The first basic model I tried was a Poisson GLM, which made me think there was overdispersion based off the ratio of residual deviance/df.
modpois <- glm(tfcount ~ SampleType*compartment,
family = "poisson",
offset = log(totalcompcount),
data = dfmod)
summary(modpois)
AIC(modpois)
Residual deviance: 204533 on 825 degrees of freedom
AIC: 208035
Fitting a negative binomial using the MASS package appears to help, and we can see the theta parameter is less than 1 and AIC is greatly reduced. Due to the parameterization of the negative binomial in glm.nb, I interpret the theta < 1 as suggesting overdispersion.
library(MASS)
modnb <- glm.nb(tfcount ~ SampleType*compartment + offset(log(totalcompcount)),
data = dfmod)
summary(modnb)
AIC(modnb)
Theta: 0.5139
Std.

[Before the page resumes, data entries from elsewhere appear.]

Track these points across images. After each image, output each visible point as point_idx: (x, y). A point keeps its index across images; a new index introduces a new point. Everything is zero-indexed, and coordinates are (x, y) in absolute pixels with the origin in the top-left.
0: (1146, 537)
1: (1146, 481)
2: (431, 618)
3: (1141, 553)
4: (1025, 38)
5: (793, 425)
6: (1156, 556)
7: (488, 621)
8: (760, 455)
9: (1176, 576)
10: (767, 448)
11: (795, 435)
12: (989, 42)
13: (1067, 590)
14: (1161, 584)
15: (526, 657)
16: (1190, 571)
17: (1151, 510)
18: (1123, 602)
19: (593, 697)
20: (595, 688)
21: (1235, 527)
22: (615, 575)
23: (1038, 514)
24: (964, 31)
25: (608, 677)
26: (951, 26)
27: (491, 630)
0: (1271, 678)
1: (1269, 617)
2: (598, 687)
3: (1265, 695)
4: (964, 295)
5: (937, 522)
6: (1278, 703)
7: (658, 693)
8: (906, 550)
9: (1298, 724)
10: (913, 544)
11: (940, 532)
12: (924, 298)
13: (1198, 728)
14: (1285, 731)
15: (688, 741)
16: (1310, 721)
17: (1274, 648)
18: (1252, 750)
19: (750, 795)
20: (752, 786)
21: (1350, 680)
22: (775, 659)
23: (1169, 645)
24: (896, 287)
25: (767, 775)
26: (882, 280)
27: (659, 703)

Err.: 0.0251
AIC: 7370.856
Now that I had this in mind, I went on to fit a GLMM using package "glmmTMB". Based off my data structure, I thought I should fit a model like this:
lme.modnb <- glmmTMB(tfcount ~ SampleType*compartment + offset(log(totalcompcount)) +
(SampleType|SubID/cellID) + (compartment|SubID/cellID),
data = dfmod,
family = nbinom2(link = "log"))
but it does not converge.
However, the one below does, so I will use it for illustration:
lme.modnb <- glmmTMB(tfcount ~ SampleType*compartment + offset(log(totalcompcount)) +
(SampleType|SubID/cellID),
data = dfmod,
family = nbinom2(link = "log"))
Conditional model:
Groups Name Variance Std.Dev. Corr
cellID:SubID (Intercept) 0.3362 0.5798
SampleTypeT 0.7811 0.8838 -0.07
SampleTypeTLN 0.5508 0.7422 -0.22 0.02
SampleTypeNLLN 0.8298 0.9109 -0.04 0.00 0.01
SubID (Intercept) 1.2418 1.1143
SampleTypeT 2.7074 1.6454 -0.55
SampleTypeTLN 2.0518 1.4324 -0.11 0.27
SampleTypeNLLN 3.6174 1.9019 -0.37 0.31 0.46
Number of obs: 833, groups: cellID:SubID, 426; SubID, 71
Dispersion parameter for nbinom2 family (): 16
AIC: 6524
Notably, the dispersion parameter is much greater than 1 now. Per the glmmTMB pdf
"nbinom2 Negative binomial distribution: quadratic parameterization (Hardin & Hilbe 2007). V = μ(1 + μ/φ) = μ + μ2/φ"
which makes me believe this model is suggesting underdispersion. Based off the lower AIC (admittedly, just one measure of fit), I would lean towards this model.
To restate my question posed in the overview: Is there an explanation for this discrepancy in the GLMM model suggesting underdispersion and the GLM model (no random effects) suggesting overdispersion? What are ideas for next steps for delineating this issue or alternative models to fit the data?
My thoughts: My random effects specification is incorrect, causing this suggestion of underdispersion.
Alternatively, after allowing random intercepts, these random intercepts "accounted" for the overdispersion observed in the GLM.
The nature of the outcome (i.e., the number of zeros as well as the small number of counts > 2000) is making it hard to fit these models.
Or maybe a zero-inflated model is needed... (presenting (1|cellID) as a more complex random effects structures would not converge.
zero.lme.modnb <- glmmTMB(tfcount ~ SampleType*compartment + offset(log(totalcompcount)) +
(1|cellID),
ziformula = ~1,
data = dfmod,
family = nbinom2(link = "log"))
summary(zero.lme.modnb)
Zero-inflation model:
Estimate Std. Error z value Pr(>|z|)
(Intercept) -21.15 1820.56 -0.012 0.991
Dispersion parameter for nbinom2 family (): 15.9
AIC: 6647.1
Interestingly, the zero-inflation model estimate is extremely negative, but a large p-value.